Keral Asulen a consenti à devenir le magicien renégat, châtré nonobstant, le "magicien brûlé" annoncé par la prophétie énigmatique de Nemuh, celui qui doit pourtant engendrer la Somme des Rêves, l'enfant qui régénérera l'Ordre Bleu éradiqué. Hélas, son seul fils, obtenu aux dépens de la noble Nerasia Tirbald, est Réfractaire, et s'il a été désigné comme héritier par son grand-père, Cerdric Tirbald, dont il porte le nom, il est haï de sa mère et privé de son père, contraint de s'exiler pour échapper à la vindicte des Mystiques.
Ce premier tome prometteur d'une série ne pourra que ravir tous ceux qu'enchantent ces histoires traditionnelles de la Fantasy, nourries des anciens contes, où apparaissent fées, sorciers, prophéties, dieux en lutte, parents désunis et enfant malheureux ou trop doué pour son propre bien. D'autre part, il faut souligner que les personnages sont complexes et ne se réduisent heureusement pas à leur archétype, même si Nerasia frôle de près celui de la méchante Reine.
L'histoire, du dedans des palais au dehors des montagnes enneigées ou riantes, de fêtes en prisons, se déroule à un bon rythme, soutenu sans être haletant, et alterne fort agréablement scènes d'actions et scènes plus intimes. Parmi ces dernières, quelques-unes interdiraient de classer ce livre en jeunesse, si on en était tenté, mais elles sont suffisamment éparpillées pour simplement rappeler le fait qu'on est bien là dans de la fantasy adulte, pour un lectorat adulte.
Le roman est suivi d'annexes fort utiles, car elles donnent un arrière-plan consistant au monde ébauché ici.
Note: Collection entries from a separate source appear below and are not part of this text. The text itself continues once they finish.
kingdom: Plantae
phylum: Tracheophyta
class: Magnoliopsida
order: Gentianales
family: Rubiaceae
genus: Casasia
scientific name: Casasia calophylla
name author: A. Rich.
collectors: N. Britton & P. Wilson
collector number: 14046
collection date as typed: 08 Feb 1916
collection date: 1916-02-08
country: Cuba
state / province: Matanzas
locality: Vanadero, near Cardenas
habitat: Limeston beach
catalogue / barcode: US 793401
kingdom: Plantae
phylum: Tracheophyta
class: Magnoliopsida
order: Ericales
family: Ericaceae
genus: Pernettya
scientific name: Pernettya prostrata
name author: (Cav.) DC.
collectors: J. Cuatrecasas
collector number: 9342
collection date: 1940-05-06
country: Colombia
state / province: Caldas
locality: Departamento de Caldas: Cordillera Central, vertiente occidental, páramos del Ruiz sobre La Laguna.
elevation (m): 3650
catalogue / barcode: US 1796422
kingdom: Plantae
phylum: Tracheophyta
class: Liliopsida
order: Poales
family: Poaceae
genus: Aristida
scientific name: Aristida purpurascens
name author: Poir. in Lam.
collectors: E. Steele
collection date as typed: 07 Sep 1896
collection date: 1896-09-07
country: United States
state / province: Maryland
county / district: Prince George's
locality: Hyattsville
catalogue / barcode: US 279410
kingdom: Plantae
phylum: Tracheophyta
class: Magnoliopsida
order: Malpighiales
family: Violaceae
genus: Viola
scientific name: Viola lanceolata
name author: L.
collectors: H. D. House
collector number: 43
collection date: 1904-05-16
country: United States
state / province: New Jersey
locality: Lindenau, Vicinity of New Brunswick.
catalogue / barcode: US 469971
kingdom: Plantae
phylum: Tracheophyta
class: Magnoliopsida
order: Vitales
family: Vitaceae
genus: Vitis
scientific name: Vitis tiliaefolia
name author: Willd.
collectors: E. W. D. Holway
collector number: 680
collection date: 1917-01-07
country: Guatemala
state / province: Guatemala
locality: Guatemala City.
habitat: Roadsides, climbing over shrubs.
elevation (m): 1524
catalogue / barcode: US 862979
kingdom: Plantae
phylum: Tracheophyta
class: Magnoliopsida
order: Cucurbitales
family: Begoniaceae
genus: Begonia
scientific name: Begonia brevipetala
On y trouvera, en sus de deux nouvelles se déroulant dans le même univers, et déjà publiées par ailleurs séparément, l'explication du rythme annuel, et la description des fêtes rituelles mentionnées dans le roman.
En somme, cette première incursion dans la forme longue d'une nouvelliste douée se lit avec plaisir, et confirme son talent, s'il en était besoin.